Start of SOURCE TEXT
A polynomial can be a fraction in certain cases, and it can contain one or more terms that are fractions. We just need to avoid variables in the denominators of these fractions.

#### Example 1: A Fraction That Is A Polynomial

Consider the expression:

**2/3**

Technically, this fraction is a polynomial, since it is just a constant term (with an exponent of zero on x).

#### Example 2: A Polynomial That Is A Fraction

Consider the expression:

**(x**^{2}+ 5x + 3) / 2

This is a polynomial, since we can easily separate the terms in the numerator and rewrite it as:

**(1/2)x**^{2}+ (5/2)x + (3/2)

Although each coefficient is a fraction, the powers of x are all whole numbers: 2 for the first term, 1 for the second term, and zero for the third term.

#### Example 3: A Fraction That Is Not A Polynomial

Consider the expression:

**(10x**^{2}+ 6x + 8) / 2x

This is not a polynomial, since we can easily separate the terms in the numerator and rewrite it as:

**5x + 3 + 4/x**

Although each coefficient is a whole number, the exponent on the third term is negative, since:

**4/x = 4x**^{-1}

### Can A Polynomial Have Two Variables?

A polynomial can have two variables. In fact, a polynomial can have three variables or more – as many as you like.

However, the same rules apply for each variable: the exponent of each variable in any term must be a nonnegative integer.

#### Example 1: A Polynomial With Two Variables

Consider the expression:

**5x**^{2}+ 2xy + 6y^{2}

This is a polynomial, since the exponents are nonnegative integers in every term. For example, we can rewrite the expression as:

**5x**^{2}y^{0}+ 2xy + 6x^{0}y^{2}

The table below shows the values of the exponents of each variable in each term:

Term | Power of x | Power of y |
---|---|---|

first 5x ^{2} | 2 | 0 |

second 2xy | 1 | 1 |

third 6y ^{2} | 0 | 2 |

of the polynomial expression

5x

^{2}+ 2xy + 6y

^{2}.

#### Example 2: A Polynomial With Three Variables

Consider the expression:

**x**^{3}+ y^{3}+ z^{3}

This is a polynomial, since the exponents are nonnegative integers (all have values of 3 or zero) in every term.

#### Example 3: Not A Polynomial Due To Division Of Variables

Consider the expression:

**x / y**

This is not a polynomial, since we are dividing by the variable y. Although we are not dividing by the polynomial x, this expression is equivalent to one where y has a negative exponent:

**x / y = xy**^{-1}

### Can A Polynomial Be Negative?

A polynomial can have negative coefficients – in fact, it is possible that every coefficient could be negative. However, the exponents of the variables cannot be negative.
End of SOURCE TEXT
* [GOAL] Will you set down, word for word, everything in the polynomial text from "Although each coefficient is a whole" down to "Have Two Variables?"?
Start of GIVEN RECORDS
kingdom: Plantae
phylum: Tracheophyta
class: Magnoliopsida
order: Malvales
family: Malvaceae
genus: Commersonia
End of GIVEN RECORDS
Start of GIVEN RECORDS
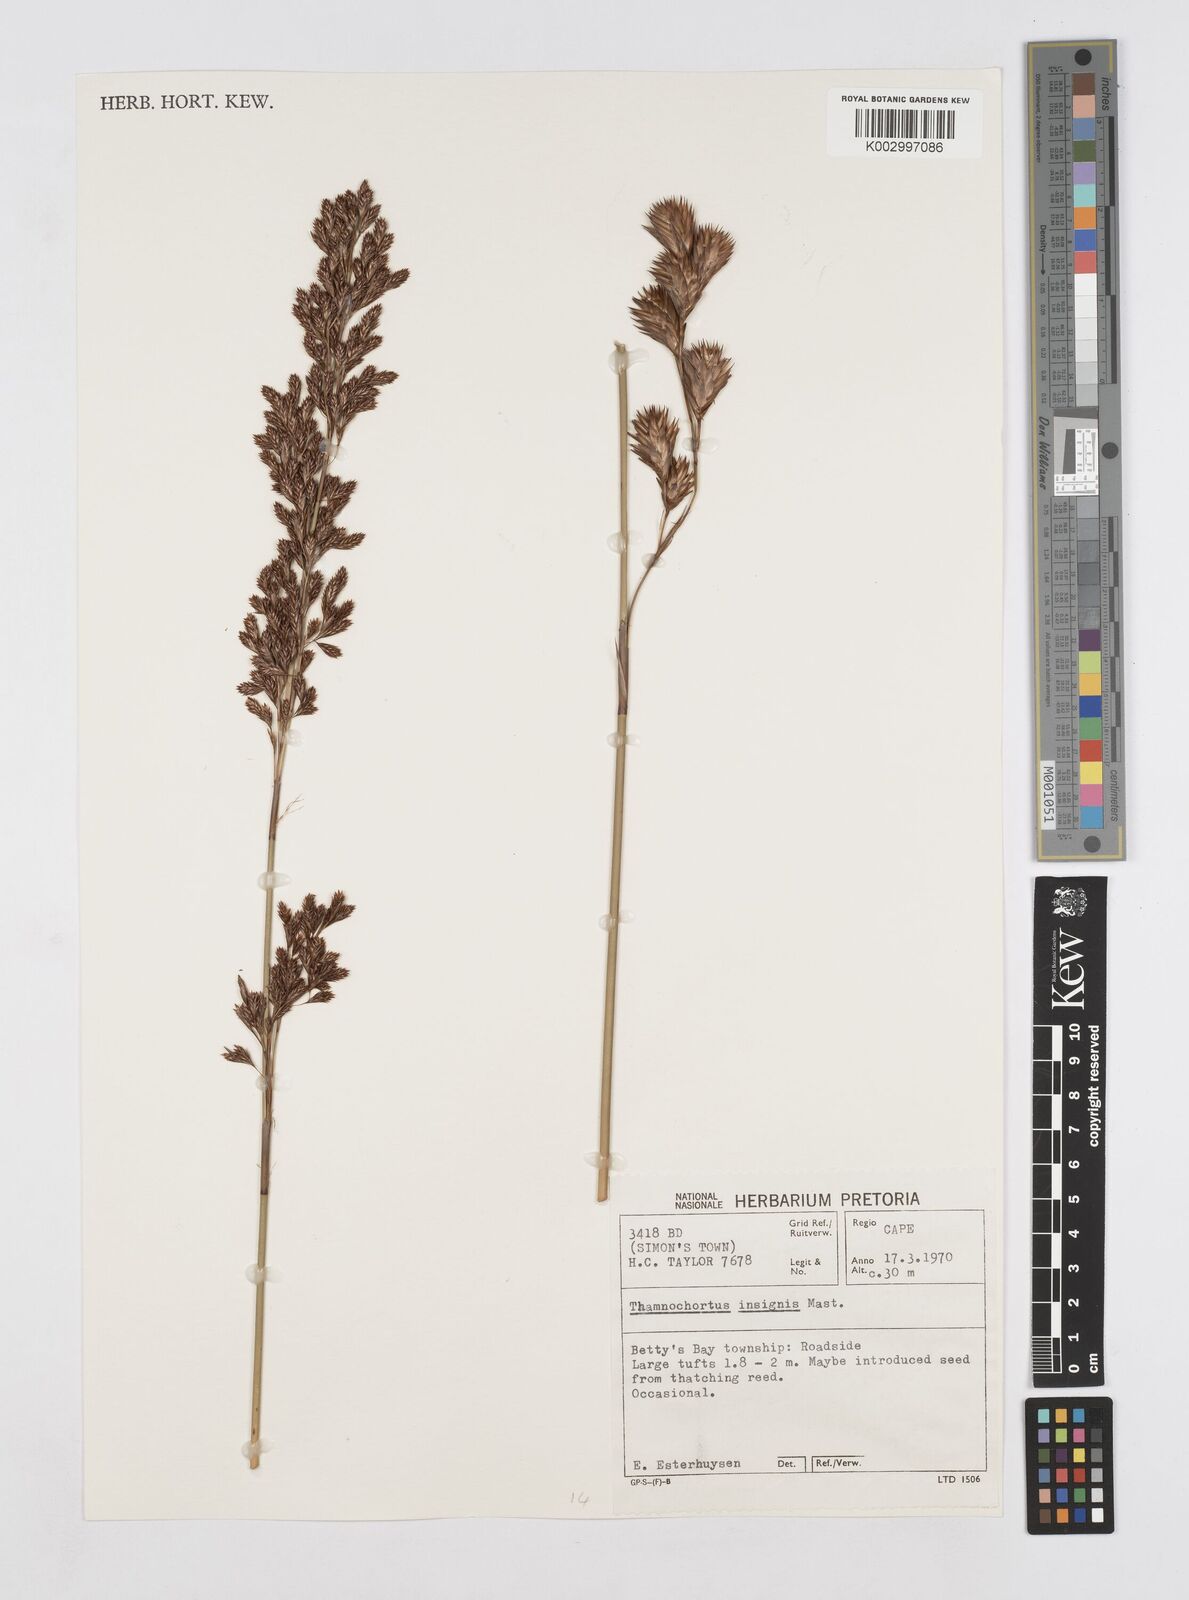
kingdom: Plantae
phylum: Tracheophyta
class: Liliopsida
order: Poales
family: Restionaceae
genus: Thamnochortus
End of GIVEN RECORDS
* [RESPONSE TO THIS TASK]
Although each coefficient is a whole number, the exponent on the third term is negative, since:

**4/x = 4x**^{-1}

### Can A Polynomial Have Two Variables?